Quiz 6 – Arthur Q Bryan
November 1, 2013
If you've just checked our blog, we're playing a game on our Facebook “Media Heritage, Inc.” and “Big Broadcast” pages. If you'd like to play, “like” one or both of those Facebook pages and on Mondays, we'll post a photo of an old radio “second banana”…a secondary or character actor from the 1930s through '50s. You'll be instructed to email a guess as to the identity to our email and from the correct answers, we'll pick a winner for a prize each week on Wednesday night! Then check back here at the blog, later in the week, for the answer.

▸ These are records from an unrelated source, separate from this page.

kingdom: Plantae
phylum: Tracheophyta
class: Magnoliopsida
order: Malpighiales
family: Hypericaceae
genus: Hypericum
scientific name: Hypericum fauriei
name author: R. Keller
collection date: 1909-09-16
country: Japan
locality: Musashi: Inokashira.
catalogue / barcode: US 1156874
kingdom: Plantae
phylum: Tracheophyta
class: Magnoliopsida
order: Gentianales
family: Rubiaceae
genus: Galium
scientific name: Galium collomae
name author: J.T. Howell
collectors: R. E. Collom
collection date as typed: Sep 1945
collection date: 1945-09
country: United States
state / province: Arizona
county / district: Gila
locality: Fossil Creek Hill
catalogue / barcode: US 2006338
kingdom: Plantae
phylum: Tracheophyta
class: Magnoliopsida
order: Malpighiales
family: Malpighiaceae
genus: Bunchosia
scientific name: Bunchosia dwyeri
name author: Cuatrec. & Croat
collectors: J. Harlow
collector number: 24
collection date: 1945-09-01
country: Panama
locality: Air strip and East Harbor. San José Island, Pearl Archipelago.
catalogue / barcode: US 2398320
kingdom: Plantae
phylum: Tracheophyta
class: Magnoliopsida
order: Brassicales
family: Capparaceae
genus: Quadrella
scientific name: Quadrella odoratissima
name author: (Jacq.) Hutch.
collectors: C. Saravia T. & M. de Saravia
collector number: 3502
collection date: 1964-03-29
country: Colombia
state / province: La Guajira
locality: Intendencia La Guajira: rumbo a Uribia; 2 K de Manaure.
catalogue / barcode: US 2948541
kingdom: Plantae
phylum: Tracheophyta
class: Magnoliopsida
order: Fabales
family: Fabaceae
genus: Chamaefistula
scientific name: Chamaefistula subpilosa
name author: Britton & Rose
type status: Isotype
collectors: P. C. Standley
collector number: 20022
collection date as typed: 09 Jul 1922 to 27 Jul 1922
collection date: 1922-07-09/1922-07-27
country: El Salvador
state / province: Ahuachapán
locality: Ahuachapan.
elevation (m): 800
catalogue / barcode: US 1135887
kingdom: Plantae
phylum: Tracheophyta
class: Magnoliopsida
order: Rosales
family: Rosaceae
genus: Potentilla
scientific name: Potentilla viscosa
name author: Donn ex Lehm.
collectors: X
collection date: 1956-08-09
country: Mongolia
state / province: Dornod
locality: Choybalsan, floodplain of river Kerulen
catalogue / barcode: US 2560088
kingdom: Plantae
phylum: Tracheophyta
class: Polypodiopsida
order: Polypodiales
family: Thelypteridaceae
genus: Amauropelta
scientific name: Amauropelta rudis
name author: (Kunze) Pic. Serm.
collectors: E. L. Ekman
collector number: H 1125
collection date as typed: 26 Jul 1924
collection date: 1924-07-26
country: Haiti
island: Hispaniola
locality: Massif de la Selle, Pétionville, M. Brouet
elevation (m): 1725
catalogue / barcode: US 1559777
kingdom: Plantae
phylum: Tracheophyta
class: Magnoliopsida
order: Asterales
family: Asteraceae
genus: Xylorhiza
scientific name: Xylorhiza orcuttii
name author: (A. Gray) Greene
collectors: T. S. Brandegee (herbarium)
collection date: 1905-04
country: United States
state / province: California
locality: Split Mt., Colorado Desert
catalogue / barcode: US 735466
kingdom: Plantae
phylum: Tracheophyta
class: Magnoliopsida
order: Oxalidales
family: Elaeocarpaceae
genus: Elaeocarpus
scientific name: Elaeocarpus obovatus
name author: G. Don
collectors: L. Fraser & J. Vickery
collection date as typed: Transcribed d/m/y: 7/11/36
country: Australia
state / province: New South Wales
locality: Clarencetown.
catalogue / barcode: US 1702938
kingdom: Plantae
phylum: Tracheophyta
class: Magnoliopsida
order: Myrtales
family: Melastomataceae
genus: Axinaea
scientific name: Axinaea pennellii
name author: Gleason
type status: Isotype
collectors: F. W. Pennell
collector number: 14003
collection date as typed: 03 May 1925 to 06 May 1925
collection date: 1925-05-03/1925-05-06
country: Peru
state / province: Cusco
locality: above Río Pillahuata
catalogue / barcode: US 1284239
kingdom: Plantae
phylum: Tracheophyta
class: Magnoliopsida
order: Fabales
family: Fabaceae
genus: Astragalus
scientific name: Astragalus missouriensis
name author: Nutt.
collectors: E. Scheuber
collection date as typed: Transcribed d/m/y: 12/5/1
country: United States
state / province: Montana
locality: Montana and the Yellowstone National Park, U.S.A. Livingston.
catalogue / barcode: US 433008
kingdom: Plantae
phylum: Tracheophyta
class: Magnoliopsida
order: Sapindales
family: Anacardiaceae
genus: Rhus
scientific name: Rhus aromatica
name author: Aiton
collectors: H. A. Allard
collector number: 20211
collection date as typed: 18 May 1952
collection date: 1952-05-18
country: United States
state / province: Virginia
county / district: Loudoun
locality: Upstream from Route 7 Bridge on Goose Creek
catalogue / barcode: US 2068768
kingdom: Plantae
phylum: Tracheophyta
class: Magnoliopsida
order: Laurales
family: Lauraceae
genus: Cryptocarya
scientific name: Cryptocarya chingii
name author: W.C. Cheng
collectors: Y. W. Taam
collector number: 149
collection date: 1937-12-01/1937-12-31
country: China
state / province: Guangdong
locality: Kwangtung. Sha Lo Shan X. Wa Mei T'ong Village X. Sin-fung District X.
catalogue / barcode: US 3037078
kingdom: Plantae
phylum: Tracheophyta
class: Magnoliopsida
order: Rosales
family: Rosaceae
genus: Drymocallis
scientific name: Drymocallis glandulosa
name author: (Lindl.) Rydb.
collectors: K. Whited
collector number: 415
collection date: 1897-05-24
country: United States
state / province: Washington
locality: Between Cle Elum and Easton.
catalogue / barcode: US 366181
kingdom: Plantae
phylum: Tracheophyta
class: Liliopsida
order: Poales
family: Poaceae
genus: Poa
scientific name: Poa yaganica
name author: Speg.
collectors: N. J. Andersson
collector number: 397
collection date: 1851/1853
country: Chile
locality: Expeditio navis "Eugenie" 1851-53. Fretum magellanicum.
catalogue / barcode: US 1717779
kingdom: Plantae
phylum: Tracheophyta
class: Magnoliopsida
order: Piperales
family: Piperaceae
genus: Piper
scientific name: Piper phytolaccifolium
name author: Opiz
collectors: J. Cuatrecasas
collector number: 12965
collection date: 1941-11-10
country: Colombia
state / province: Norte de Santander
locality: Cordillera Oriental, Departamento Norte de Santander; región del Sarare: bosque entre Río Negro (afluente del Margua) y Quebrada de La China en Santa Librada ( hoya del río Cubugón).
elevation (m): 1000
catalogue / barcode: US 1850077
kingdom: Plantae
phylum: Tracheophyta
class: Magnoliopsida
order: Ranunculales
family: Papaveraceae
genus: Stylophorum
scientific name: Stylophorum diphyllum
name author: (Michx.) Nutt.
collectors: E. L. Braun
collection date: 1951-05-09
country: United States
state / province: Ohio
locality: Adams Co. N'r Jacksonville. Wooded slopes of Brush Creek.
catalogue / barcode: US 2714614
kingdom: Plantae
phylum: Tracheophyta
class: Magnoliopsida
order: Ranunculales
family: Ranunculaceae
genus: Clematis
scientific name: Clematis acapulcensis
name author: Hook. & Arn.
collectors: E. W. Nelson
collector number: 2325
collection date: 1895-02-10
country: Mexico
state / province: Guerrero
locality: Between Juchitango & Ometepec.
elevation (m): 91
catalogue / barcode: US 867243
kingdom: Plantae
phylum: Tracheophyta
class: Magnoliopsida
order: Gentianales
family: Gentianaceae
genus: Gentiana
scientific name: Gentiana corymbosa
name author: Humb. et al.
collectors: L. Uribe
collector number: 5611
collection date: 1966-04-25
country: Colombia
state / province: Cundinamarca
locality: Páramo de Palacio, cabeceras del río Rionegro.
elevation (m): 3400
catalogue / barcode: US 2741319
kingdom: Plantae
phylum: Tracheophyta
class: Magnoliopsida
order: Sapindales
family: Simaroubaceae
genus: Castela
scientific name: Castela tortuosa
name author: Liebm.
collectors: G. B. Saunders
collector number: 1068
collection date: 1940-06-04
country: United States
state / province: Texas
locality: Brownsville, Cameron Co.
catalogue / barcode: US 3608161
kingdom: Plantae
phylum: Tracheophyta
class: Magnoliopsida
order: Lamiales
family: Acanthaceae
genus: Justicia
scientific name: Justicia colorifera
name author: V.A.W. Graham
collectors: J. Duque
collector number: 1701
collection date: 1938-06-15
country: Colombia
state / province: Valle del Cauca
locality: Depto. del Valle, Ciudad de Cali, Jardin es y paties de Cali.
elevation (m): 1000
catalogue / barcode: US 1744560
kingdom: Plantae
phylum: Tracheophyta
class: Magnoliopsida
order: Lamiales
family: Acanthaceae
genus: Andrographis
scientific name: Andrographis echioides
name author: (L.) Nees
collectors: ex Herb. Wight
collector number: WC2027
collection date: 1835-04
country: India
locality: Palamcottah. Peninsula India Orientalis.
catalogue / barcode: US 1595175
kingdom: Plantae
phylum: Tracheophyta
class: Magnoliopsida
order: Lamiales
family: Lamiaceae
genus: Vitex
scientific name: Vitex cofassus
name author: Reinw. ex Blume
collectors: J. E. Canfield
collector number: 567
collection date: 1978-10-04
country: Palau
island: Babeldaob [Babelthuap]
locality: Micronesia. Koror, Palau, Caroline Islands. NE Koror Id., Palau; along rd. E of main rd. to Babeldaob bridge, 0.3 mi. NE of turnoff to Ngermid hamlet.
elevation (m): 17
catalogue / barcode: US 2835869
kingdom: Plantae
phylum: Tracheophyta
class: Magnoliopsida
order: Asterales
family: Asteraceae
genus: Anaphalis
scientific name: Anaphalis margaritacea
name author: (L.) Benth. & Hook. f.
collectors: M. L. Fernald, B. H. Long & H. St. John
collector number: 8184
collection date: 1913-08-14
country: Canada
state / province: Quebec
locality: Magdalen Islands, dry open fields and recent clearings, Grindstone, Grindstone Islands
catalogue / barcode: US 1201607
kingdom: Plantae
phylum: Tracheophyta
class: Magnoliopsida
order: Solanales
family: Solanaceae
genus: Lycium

If you're a fan of classic radio or if you've watched those classic Warner Brothers cartoons, you'll certainly recognize the voice of Arthur Q. Bryan. Bryan was born (in 1899) and raised in New York City where he struggled to find steady work as an actor, so he moved to Hollywood in the early 1930s. But his career didn't exactly take off there, either, until the late 1930s when he was hired by Warner Brothers' animator Leon Schlesinger to voice the new character, “Egghead.” In time, “Egghead” evolved into “Elmer Fudd” and became one of the primary adversaries of “Bugs Bunny” on the screen. Bryan cleverly gave Fudd a speech impediment, pronouncing his “r's” as “w's” and was forever trying to catch that “wascally wabbit!” As the popularity of that voice spread, Bryan was soon called upon to pick up “second banana” radio jobs, most notably on Burns and Allen in the 1942 season, where Fudd's voice was heard regularly in a series of minor roles. Soon-after, Bryan landed a regular role on Fibber McGee and Molly as “Doc Gamble” and on Fibber's spinoff, The Great Gildersleeve, where he played “Floyd, the barber”—one of Gildy's friends in the social group, “The Jolly Boys.” Those characters sounded more like Bryan's regular voice. It's no coincidence that the barber character on TV's The Andy Griffith Show was also named Floyd, because the real life Bryant was very popular and much adored among Hollywood people. He was also somewhat obese, and it was poor health that led to a fatal heart attack in 1959. Before he died, Bryant had started to appear in early television and in some B-movies, but almost always as a character actor and not a headliner. Fortunately, his voice lives on in cartoons and classic radio recordings.